ТЕКСТ:
+++

Кроме настоящих больных, были мнимые. Помню пожилого художника, который обслуживал начальство своими поделками. Были и другие. Вообще говоря, больные в больнице были гораздо менее заметны, чем обслуживающий персонал из числа вольнонаемных (сестры, часть врачей) и заключенных (врачи, медбратья, санитары, повара, кастеляны, статистик-бухгалтер); все они жили своей сложной жизнью. Заметнее всего в больнице были повара и кухня, вызывавшие всеобщий интерес.
Больных кормили кое-как, персонал — гораздо лучше, в том числе и меня, поскольку я должен был участвовать вместе с поваром и вольнонаемным завхозом в составлении меню. Особо калорийный и вкусно приготовленный обед требовали врачи-заключенные. Их было двое: один из власовцев, более симпатичный, и другой — из каких-то наших десантных или пограничных войск — менее симпатичный, мнимый “рубаха-парень”, фанфарон и весьма своекорыстный человек. Этот последний — его звали Леня Брусенцов — буквально терроризировал поваров. Когда обед, подаваемый врачам, ему казался недостаточно шикарным, он начинал разговор о ревизии кухни (поварами были аккуратные немцы) и смене поваров. Кстати, как врач-хирург он был очень небрежен и даже любил в каком-то квазиноздревском стиле рассказывать: “Сегодня оперировал тут одного типа, по ошибке не то ему пришил, что надо в пузе, а он даже благодарил. Ха-ха!”.
На кухню приходили обедать и представители администрации, разумеется, также за счет больных.

+++

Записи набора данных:
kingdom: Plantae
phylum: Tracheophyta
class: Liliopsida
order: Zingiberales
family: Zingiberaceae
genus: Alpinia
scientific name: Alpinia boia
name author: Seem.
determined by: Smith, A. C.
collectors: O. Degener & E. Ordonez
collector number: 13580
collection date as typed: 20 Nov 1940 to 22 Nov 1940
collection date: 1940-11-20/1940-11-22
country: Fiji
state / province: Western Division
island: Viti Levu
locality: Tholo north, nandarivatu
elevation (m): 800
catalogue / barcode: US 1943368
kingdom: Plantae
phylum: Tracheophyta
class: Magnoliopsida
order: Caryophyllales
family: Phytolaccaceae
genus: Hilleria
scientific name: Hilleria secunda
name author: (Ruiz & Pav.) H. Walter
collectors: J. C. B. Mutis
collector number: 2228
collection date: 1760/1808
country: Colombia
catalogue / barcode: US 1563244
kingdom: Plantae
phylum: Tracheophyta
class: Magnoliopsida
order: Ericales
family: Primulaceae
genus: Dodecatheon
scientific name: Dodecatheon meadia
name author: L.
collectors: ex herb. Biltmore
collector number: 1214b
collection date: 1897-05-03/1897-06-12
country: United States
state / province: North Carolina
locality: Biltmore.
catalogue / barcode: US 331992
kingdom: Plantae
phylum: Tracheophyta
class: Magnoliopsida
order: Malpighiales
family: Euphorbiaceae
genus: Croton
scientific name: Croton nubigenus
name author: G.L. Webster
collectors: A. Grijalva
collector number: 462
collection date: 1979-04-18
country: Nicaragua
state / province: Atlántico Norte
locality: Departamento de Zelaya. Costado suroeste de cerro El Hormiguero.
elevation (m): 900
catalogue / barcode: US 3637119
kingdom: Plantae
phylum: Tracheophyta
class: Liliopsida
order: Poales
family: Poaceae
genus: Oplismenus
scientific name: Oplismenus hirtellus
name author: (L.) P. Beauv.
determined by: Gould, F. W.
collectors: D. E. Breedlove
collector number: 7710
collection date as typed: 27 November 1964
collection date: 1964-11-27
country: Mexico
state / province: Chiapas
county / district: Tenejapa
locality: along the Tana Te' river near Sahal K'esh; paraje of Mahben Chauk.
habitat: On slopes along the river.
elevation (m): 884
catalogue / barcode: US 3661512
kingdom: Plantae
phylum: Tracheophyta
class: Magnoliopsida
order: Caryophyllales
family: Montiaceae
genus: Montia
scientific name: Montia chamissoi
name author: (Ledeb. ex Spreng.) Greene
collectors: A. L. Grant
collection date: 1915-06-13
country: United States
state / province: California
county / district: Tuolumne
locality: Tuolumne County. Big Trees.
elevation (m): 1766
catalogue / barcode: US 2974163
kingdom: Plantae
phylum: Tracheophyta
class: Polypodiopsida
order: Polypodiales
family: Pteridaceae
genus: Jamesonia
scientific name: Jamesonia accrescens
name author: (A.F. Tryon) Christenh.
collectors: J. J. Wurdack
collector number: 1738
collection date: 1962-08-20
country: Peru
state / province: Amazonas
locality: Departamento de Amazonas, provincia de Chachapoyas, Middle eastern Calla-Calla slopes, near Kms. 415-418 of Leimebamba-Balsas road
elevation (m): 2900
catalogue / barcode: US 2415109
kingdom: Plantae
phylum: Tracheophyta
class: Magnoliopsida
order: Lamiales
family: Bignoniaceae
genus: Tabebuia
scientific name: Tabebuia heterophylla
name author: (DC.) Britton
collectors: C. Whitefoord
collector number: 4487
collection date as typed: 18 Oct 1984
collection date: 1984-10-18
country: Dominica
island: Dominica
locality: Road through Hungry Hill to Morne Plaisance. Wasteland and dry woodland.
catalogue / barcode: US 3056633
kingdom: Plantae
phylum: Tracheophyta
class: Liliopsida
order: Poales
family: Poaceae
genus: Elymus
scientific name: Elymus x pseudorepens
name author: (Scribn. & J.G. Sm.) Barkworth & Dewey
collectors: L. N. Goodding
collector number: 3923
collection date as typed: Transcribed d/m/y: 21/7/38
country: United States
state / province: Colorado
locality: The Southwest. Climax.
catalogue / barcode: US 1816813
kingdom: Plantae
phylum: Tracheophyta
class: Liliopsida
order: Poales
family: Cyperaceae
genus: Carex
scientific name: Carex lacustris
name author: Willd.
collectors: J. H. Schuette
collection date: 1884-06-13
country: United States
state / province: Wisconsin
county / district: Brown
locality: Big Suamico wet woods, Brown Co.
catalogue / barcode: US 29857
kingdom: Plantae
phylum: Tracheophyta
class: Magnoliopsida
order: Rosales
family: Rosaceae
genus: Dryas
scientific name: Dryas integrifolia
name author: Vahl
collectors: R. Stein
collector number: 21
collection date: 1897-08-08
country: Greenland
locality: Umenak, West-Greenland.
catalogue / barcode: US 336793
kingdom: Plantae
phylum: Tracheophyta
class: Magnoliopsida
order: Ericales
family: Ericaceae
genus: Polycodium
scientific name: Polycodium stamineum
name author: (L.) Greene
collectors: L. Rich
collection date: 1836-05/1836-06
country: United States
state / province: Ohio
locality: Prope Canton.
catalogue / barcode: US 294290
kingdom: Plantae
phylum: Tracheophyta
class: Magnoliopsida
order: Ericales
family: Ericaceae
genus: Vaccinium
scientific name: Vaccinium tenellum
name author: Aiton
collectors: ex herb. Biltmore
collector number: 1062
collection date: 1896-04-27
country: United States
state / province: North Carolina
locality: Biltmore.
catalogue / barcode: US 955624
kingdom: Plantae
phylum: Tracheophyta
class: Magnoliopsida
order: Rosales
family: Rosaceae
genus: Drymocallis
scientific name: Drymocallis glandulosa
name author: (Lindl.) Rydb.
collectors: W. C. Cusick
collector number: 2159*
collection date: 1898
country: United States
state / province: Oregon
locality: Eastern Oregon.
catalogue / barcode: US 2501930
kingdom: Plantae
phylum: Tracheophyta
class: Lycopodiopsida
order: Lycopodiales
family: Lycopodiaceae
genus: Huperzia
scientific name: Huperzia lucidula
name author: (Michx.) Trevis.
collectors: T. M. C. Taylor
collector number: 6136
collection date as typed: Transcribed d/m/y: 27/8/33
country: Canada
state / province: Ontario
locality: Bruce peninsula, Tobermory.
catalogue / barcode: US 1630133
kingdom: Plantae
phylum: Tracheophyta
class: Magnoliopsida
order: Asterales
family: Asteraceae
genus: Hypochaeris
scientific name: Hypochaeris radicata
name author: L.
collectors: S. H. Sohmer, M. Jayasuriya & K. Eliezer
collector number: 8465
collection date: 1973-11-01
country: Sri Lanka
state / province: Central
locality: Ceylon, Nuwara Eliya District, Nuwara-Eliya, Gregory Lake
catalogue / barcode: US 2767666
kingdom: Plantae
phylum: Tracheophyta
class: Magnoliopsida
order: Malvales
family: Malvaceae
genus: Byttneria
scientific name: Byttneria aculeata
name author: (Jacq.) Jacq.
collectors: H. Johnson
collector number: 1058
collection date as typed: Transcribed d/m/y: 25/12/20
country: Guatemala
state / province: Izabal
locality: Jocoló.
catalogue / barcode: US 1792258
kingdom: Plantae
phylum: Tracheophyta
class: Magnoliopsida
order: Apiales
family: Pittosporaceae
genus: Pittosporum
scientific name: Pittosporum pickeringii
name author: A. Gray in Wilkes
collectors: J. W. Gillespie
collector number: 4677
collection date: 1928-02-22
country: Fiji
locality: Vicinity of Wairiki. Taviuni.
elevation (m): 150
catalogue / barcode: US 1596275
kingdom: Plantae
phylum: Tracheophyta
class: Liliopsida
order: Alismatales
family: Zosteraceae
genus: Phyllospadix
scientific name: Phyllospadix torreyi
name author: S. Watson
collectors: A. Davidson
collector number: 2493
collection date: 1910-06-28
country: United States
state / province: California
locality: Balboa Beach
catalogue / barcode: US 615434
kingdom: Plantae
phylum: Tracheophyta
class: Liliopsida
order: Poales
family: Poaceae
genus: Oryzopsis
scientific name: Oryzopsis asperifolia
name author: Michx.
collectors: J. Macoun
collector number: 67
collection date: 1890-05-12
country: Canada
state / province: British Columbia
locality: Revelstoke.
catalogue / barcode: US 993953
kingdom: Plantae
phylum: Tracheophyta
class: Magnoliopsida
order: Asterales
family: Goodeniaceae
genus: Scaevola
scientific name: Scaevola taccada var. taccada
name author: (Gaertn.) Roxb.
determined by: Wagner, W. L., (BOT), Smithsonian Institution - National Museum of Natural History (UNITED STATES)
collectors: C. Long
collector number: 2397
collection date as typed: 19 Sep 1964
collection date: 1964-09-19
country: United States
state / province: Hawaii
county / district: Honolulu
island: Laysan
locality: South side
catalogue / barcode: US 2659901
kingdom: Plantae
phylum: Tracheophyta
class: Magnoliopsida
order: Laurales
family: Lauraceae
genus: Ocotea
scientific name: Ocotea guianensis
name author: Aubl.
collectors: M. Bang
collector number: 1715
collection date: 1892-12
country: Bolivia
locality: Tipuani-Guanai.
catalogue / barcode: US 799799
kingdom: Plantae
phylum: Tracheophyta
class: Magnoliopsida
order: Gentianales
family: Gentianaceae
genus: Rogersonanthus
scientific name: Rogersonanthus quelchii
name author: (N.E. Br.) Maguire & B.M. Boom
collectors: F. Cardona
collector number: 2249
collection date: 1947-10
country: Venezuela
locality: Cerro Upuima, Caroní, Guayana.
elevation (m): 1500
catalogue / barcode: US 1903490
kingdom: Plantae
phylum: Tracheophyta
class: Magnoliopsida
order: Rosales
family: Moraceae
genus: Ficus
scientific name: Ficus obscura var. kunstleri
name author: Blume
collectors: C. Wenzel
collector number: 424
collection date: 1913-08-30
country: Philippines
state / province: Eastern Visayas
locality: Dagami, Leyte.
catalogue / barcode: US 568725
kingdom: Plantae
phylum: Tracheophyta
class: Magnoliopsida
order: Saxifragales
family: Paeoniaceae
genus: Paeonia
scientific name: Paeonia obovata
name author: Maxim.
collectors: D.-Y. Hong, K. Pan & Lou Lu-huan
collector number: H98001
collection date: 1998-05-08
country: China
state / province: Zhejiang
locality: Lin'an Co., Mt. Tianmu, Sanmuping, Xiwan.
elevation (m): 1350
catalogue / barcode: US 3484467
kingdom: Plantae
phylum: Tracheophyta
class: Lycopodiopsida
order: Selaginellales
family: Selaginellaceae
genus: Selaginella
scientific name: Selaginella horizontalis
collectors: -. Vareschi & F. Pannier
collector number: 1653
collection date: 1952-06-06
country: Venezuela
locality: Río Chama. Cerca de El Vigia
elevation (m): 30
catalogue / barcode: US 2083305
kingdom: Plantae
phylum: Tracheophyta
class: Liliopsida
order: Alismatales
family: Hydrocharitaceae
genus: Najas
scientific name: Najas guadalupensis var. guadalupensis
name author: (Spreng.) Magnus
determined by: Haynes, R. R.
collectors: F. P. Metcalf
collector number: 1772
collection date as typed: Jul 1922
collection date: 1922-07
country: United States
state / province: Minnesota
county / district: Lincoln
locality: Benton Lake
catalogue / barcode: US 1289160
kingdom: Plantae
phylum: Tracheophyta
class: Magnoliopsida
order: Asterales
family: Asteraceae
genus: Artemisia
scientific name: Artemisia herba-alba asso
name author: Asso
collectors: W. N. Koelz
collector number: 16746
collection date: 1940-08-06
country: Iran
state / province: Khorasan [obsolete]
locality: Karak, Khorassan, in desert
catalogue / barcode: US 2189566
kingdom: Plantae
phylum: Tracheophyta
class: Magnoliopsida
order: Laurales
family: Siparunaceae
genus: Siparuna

+++

ЗАДАНИЕ:
Ответьте на вопросы по тексту о больнице.
(a) Что, по словам автора, было заметнее всего в больнице?
(b) Как звали врача-заключенного, который терроризировал поваров?
(c) Кто еще, помимо персонала, приходил обедать на кухню?

ОТВЕТ:
(a) Заметнее всего в больнице были повара и кухня.
(b) Этого врача звали Леня Брусенцов.
(c) На кухню приходили обедать представители администрации.